- What is being asked -
Go through the listing beneath and show each line containing the string "CIRCLE".

- Recorded information -

<<<<

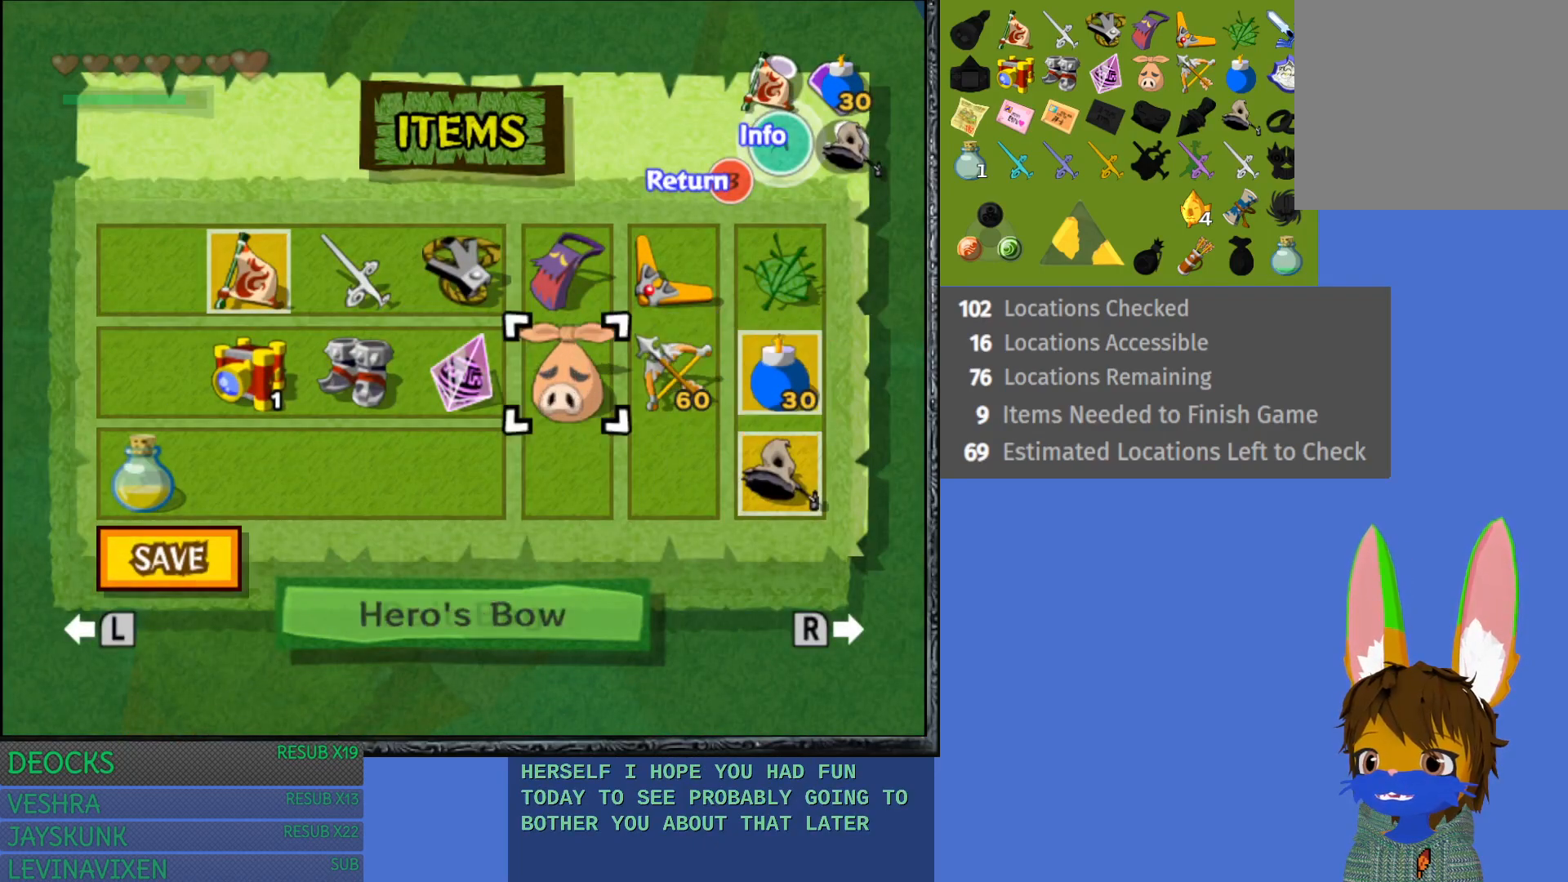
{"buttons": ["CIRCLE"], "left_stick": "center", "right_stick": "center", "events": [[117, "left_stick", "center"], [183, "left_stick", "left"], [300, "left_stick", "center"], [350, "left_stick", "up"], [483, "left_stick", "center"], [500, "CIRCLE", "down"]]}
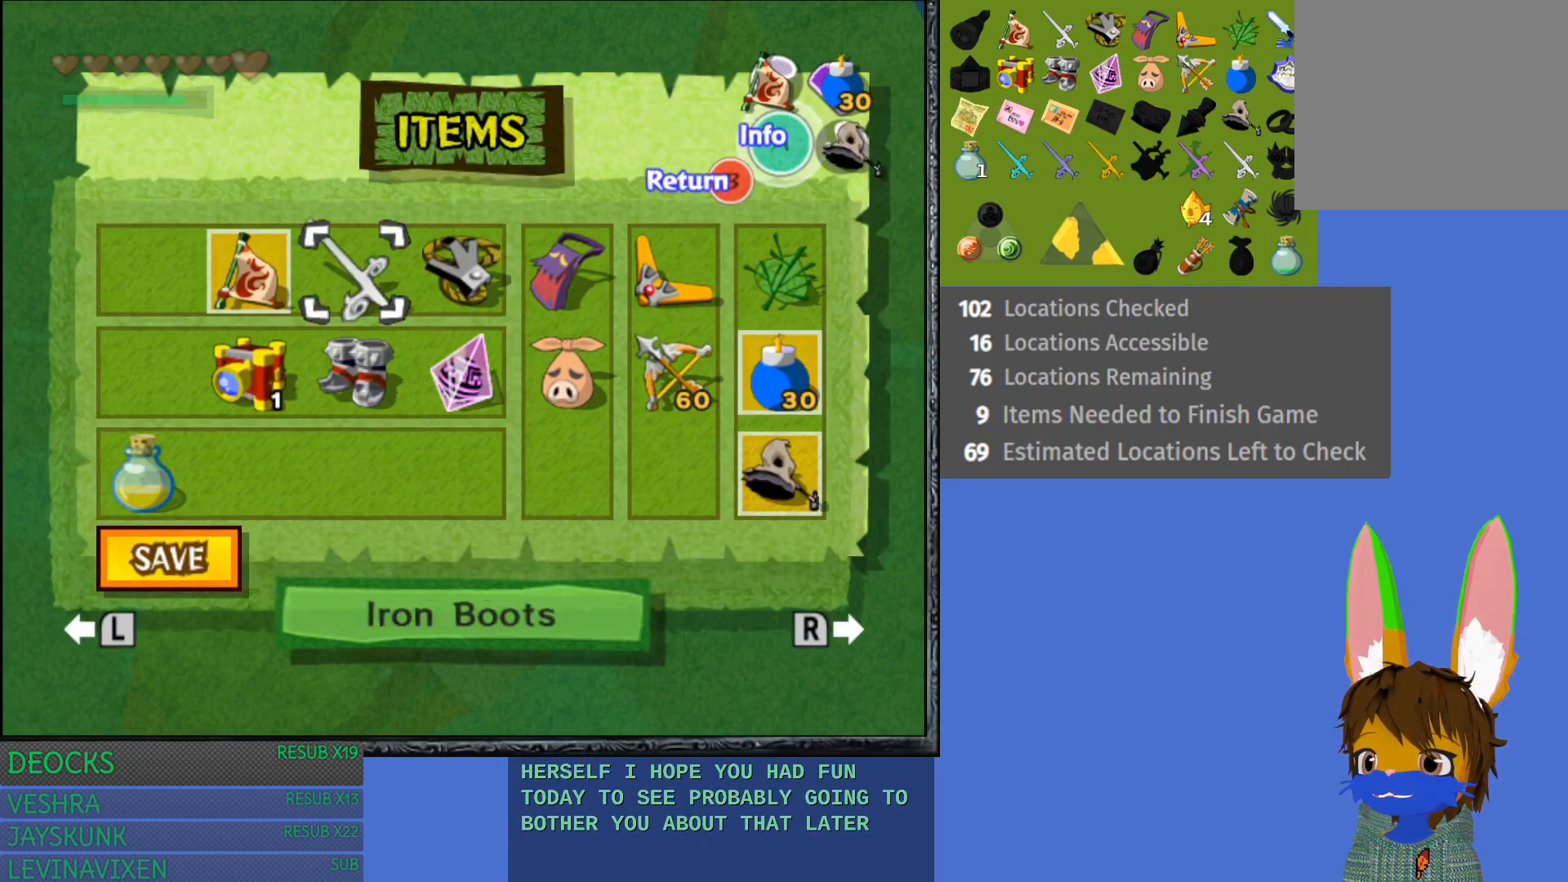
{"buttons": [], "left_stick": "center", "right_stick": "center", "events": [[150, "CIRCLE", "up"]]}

>>>>
<<<<

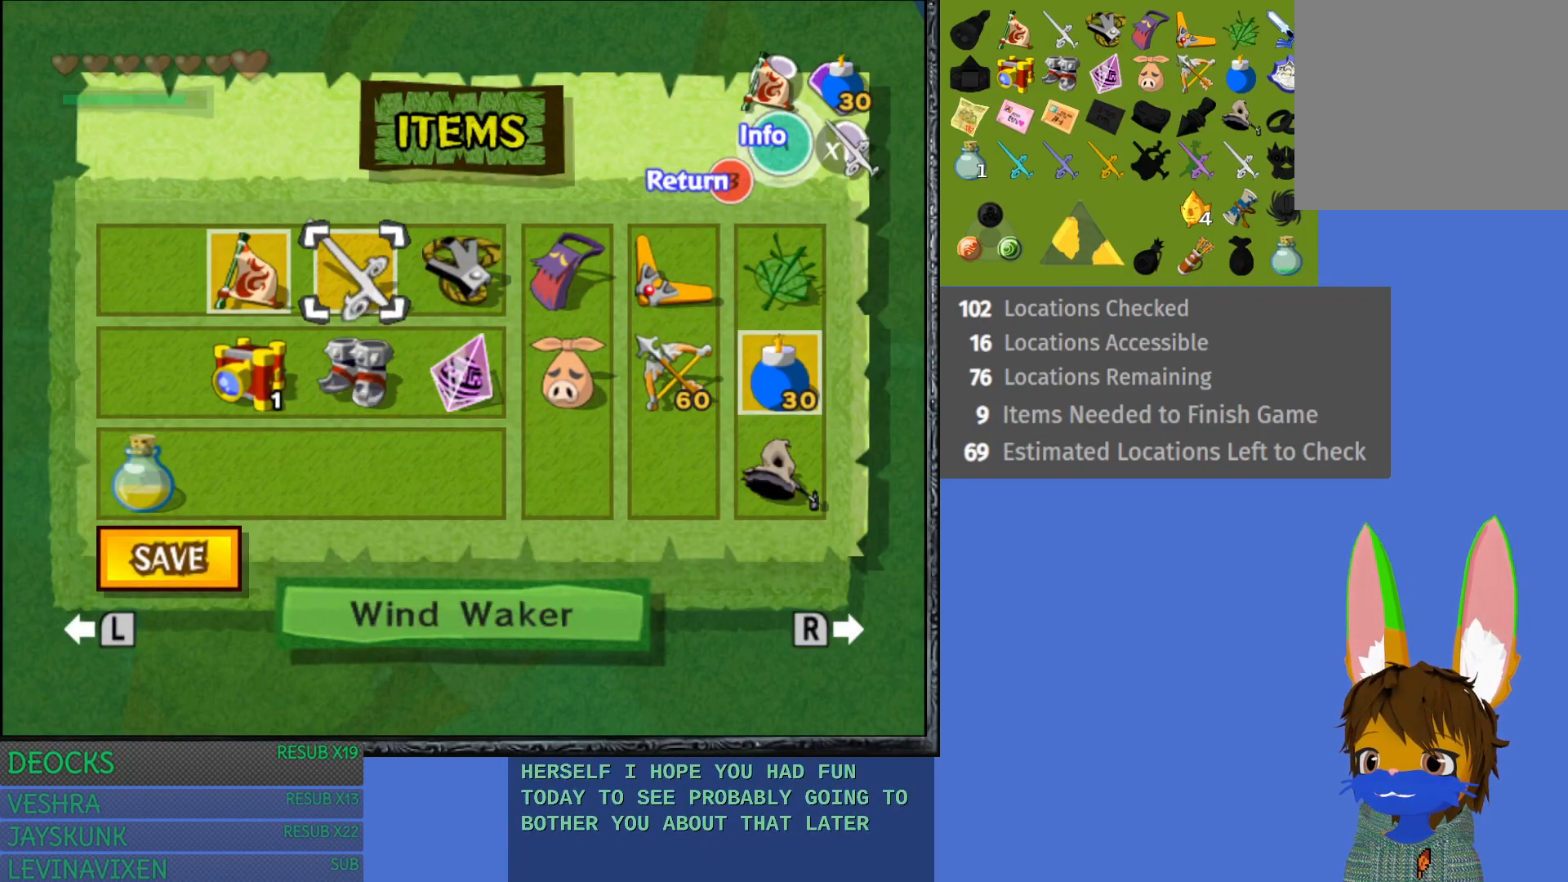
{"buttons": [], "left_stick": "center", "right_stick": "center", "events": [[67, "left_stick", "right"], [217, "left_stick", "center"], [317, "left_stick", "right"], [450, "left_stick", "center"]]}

>>>>

- Solved exercise -
{"buttons": ["CIRCLE"], "left_stick": "center", "right_stick": "center", "events": [[117, "left_stick", "center"], [183, "left_stick", "left"], [300, "left_stick", "center"], [350, "left_stick", "up"], [483, "left_stick", "center"], [500, "CIRCLE", "down"]]}
{"buttons": [], "left_stick": "center", "right_stick": "center", "events": [[150, "CIRCLE", "up"]]}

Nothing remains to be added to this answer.